This is one of those ideas that sounds clean and helpful until you picture what people will actually do with it.
TinyFish just launched something called BigSet. It’s open-source. The pitch is simple: you write a plain-English description of the data you want, and the system builds a structured, live dataset for you. Not a one-time spreadsheet you babysit, but a dataset that can refresh itself over time.
On paper, that’s a gift. In real life, it’s also an excuse. And that’s where my unease starts.
The obvious win is speed. If you’ve ever tried to pull together a dataset for a project—anything from “all the new job postings in this city” to “every company in this niche with these traits”—you know the grunt work is the bottleneck. It’s not the fancy analysis. It’s the messy collecting, the cleaning, the endless “wait, what counts as the thing we’re counting?”
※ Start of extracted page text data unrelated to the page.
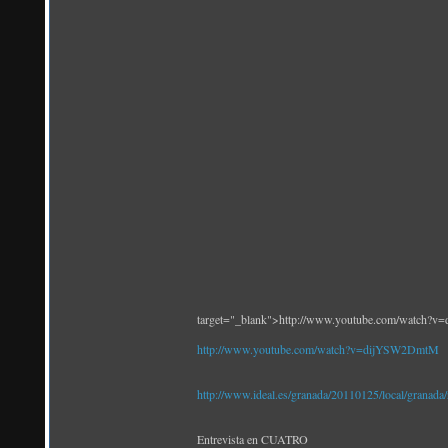
target="_blank">http://www.youtube.com/watch
http://www.youtube.com/watch?v=dijYSW2DmtM
http://www.ideal.es/granada/20110125/local/granad
Entrevista en CUATRO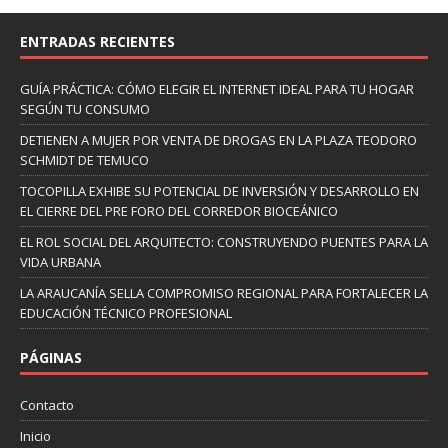
ENTRADAS RECIENTES
GUÍA PRÁCTICA: CÓMO ELEGIR EL INTERNET IDEAL PARA TU HOGAR
SEGÚN TU CONSUMO
DETIENEN A MUJER POR VENTA DE DROGAS EN LA PLAZA TEODORO
SCHMIDT DE TEMUCO
TOCOPILLA EXHIBE SU POTENCIAL DE INVERSIÓN Y DESARROLLO EN
EL CIERRE DEL PRE FORO DEL CORREDOR BIOCEÁNICO
EL ROL SOCIAL DEL ARQUITECTO: CONSTRUYENDO PUENTES PARA LA
VIDA URBANA
LA ARAUCANÍA SELLA COMPROMISO REGIONAL PARA FORTALECER LA
EDUCACIÓN TÉCNICO PROFESIONAL
PÁGINAS
Contacto
Inicio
BigSet tries to erase that friction. You describe what you want in plain sentences. It infers a structure for the data, then uses multiple agents—an orchestrator and other pieces—to go find and fill it. It can also refresh the dataset automatically so it stays current.
If it works well, it changes who can do “data work.” Not just analysts, not just engineers. Anyone who can describe a need clearly gets a dataset that looks like it came out of a serious pipeline.
That democratization story is real. It’s also the story people tell right before they stop asking hard questions.
Because the most dangerous part of data has never been collecting it. It’s the false confidence that comes after. A structured dataset feels official. Columns and rows give people the impression that reality has been captured cleanly. And when the dataset keeps updating itself, it feels alive and trustworthy—like a dashboard you can lean on.
But a dataset built from a plain-English prompt is only as good as the prompt, the inferred schema, and whatever choices the system makes while gathering. Those are judgment calls, even if they’re disguised as automation.
Imagine you’re a small business owner. You type: “Track competitor prices for these products every day.” You get a neat table, refreshed automatically. Great—until the system starts pulling “equivalent” items that aren’t actually equivalent, or mixes sale prices with regular prices, or misses changes because the source pages shift. You’ll still make decisions with confidence. You’ll still change your pricing. You’ll just be doing it with a quieter kind of error.
Or say you’re in a city office trying to monitor “recent building safety complaints.” The dataset refreshes. The table looks clean. The temptation is to treat it as reality and not a messy slice of it. That’s how you end up allocating attention and money based on what was easiest to collect, not what was most important.
The BigSet idea leans hard on “schema inference” and “orchestrator agents.” Translation: the system guesses what fields should exist, and it coordinates how to gather and update them. That’s clever. It’s also where the hidden power is. Whoever controls the defaults controls what people think the world looks like.
Even if it’s open-source, most users won’t read the guts. They’ll copy a setup, run it, and trust the output. That’s not a moral failing. It’s normal behavior. People are busy. They want it to work.
And then there’s the refresh feature. A dataset that updates itself sounds like less work, but it can also mean less noticing. When humans collect data manually, they see the weird cases. They notice when sources change. They feel the gaps. Automation removes that “pain,” and it also removes the little alarms that tell you your data is drifting.
To be fair, there’s a strong argument on the other side: this is exactly how you scale understanding. Plenty of teams don’t collect data at all because it’s too slow. They make decisions from vibes, not from evidence. If BigSet makes it cheap to create a living dataset, maybe we get fewer gut-driven calls and more testable claims.
I buy that. I just don’t buy the idea that the output will be treated as “testable” by default. Most people don’t test datasets. They use them.
So the stakes are pretty clear. If BigSet works, the winners are people who can move fast: founders, product teams, researchers, marketers, anyone trying to track a changing world without hiring a data team. The losers could be the people on the receiving end of those decisions—customers, workers, communities—when the dataset is wrong in a quiet, systematic way.
And the biggest risk isn’t one dramatic mistake. It’s a slow feedback loop where the dataset shapes decisions, decisions shape reality, and nobody can tell where the original assumptions ended and the “facts” began.
I don’t know how BigSet handles disagreements between sources, or how it flags uncertainty, or how often it gets schema guesses wrong, or what it considers “accurate and efficient” in practice. Those details matter more than the demo. They determine whether this becomes a tool that sharpens thinking or one that industrializes bad shortcuts.
If we’re going to hand people the ability to create “live truth tables” from plain English, what should be the line between “easy enough to use” and “hard enough to force you to notice what you don’t know”?